Biennial Presentation
Pakui Hardware | Black Bile – Bukhara Biennial
Bukhara, Uzbekistan
Pakui Hardware‘s presentation for the Bukhara Biennial 2025 explores Ibn Sina’s contributions to psychology and psychiatry, particularly his studies on melancholy and healing methods. It examines historical theories of black bile in relation to modern medical findings and contrasts traditional human-centered healing with contemporary AI-driven therapy. The Rakhimov family of ceramicists developed a proprietary black ceramic glaze that inspired the collaboration. The multi-part installation features interconnected listening and healing spaces across two sites, the caravanserai and Rashid Madrassa, incorporating stainless steel tubing and organic ceramic sculptures that collect and emit sound. Visitors will share thoughts through hand-crafted ceramic listening devices that record and transform them into sound pieces that communicate across the two sites, with recordings deleted for privacy.
Solo Exhibition
Asta Gröting | Ein Wolf, Primaten und eine Atemkurve
Städel Museum, Frankfurt am Main
The Städel Museum presents a solo exhibition of Asta Gröting’s work, featuring eight works created between 2015 and 2025, including seven video works and one laser projection specially developed for the exhibition. This selection enables to experience the fluid transitions between nature and culture, intimacy and distance, the familiar and the foreign. The videos capture or stage moments from Gröting’s own environment and human existence. Her deliberate manipulation of time lends the works a particular intensity. Asta Gröting’s films are more than visual representations of our environment: they open up contemplative spaces that encourage reflection on the intricacies of hidden relationships and their dynamics. Through her work, Gröting shows how art can act as a medium for interpersonal connections by capturing intimate and intense encounters. Her sensitive translation of captivating moments into moving images invites to explore the subtle, often hidden liminal states of existence, and experience the poetry of the moment anew.
Solo Exhibition
Thomas Schütte | Genealogies
Punta della Dogana, Palazzo Grassi, Venice
We are pleased to announce Thomas Schütte’s solo exhibition Genealogies at Punta della Dogana, opening on Sunday, 6 April 2025. Genealogies is the first major exhibition of Thomas Schütte in Italy.

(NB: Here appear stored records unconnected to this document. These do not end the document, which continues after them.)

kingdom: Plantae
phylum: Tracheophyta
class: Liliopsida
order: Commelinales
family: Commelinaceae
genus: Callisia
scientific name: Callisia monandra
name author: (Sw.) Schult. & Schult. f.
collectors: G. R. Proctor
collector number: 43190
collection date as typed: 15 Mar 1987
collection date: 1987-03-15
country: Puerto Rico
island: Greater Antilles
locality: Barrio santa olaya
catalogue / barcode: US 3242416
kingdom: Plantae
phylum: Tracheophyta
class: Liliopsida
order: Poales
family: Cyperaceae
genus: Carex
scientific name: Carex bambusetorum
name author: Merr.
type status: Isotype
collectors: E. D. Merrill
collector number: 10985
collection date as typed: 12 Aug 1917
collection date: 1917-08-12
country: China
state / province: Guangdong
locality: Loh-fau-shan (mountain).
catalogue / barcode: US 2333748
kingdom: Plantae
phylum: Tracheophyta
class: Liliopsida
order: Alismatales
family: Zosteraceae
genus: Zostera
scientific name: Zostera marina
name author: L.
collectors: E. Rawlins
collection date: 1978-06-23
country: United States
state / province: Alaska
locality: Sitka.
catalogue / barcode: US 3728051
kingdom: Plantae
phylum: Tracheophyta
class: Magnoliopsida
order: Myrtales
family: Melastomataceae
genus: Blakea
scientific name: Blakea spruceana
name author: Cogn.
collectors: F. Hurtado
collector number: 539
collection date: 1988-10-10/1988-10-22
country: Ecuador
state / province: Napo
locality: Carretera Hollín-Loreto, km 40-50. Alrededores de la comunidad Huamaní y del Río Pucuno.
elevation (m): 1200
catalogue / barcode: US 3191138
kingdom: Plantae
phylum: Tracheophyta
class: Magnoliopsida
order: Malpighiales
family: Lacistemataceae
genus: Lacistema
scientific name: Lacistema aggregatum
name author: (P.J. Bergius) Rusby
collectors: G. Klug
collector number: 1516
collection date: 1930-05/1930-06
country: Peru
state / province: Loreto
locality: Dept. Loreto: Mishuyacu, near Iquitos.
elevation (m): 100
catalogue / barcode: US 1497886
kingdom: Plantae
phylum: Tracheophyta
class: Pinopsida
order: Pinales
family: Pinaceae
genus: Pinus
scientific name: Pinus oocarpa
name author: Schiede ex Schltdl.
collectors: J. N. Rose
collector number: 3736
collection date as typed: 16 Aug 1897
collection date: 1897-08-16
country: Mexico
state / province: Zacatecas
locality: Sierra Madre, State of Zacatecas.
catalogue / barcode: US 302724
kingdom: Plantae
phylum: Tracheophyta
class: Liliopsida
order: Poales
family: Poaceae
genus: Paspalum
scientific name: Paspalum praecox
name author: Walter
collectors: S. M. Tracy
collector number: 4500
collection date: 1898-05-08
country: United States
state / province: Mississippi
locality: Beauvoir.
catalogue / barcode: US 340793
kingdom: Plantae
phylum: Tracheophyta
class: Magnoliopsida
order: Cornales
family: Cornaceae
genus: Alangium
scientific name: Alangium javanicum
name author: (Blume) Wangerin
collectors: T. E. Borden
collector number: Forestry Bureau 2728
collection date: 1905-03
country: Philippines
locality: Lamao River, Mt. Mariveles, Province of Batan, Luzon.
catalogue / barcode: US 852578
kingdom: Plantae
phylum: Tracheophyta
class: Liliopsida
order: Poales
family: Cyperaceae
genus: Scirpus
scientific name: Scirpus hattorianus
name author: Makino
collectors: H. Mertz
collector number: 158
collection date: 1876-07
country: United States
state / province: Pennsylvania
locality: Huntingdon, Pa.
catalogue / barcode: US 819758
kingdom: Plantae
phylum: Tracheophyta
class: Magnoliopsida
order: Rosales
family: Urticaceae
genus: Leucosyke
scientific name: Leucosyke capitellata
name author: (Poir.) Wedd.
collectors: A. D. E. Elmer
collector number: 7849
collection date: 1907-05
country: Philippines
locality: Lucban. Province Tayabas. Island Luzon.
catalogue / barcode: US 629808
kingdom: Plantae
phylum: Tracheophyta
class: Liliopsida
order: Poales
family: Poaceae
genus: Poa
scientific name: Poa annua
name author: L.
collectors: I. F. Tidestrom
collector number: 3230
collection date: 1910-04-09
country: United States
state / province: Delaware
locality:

The exhibition explores the flow of motifs in the artist’s major works, from the 1970s to the present day. Centred around the exceptional group of works belonging to the Pinault Collection (almost fifty sculptures) and accompanied by loans from the artist, as well as around a hundred works on paper, many of which have never been displayed before, the exhibition retraces, in a non-chronological way, the emergence of the forms and their variations, and compares them with the German artist’s practice of drawing, watercolour and printmaking. The exhibition is curated by Camille Morineau, independent curator, and Jean-Marie Gallais, curator at the Pinault Collection.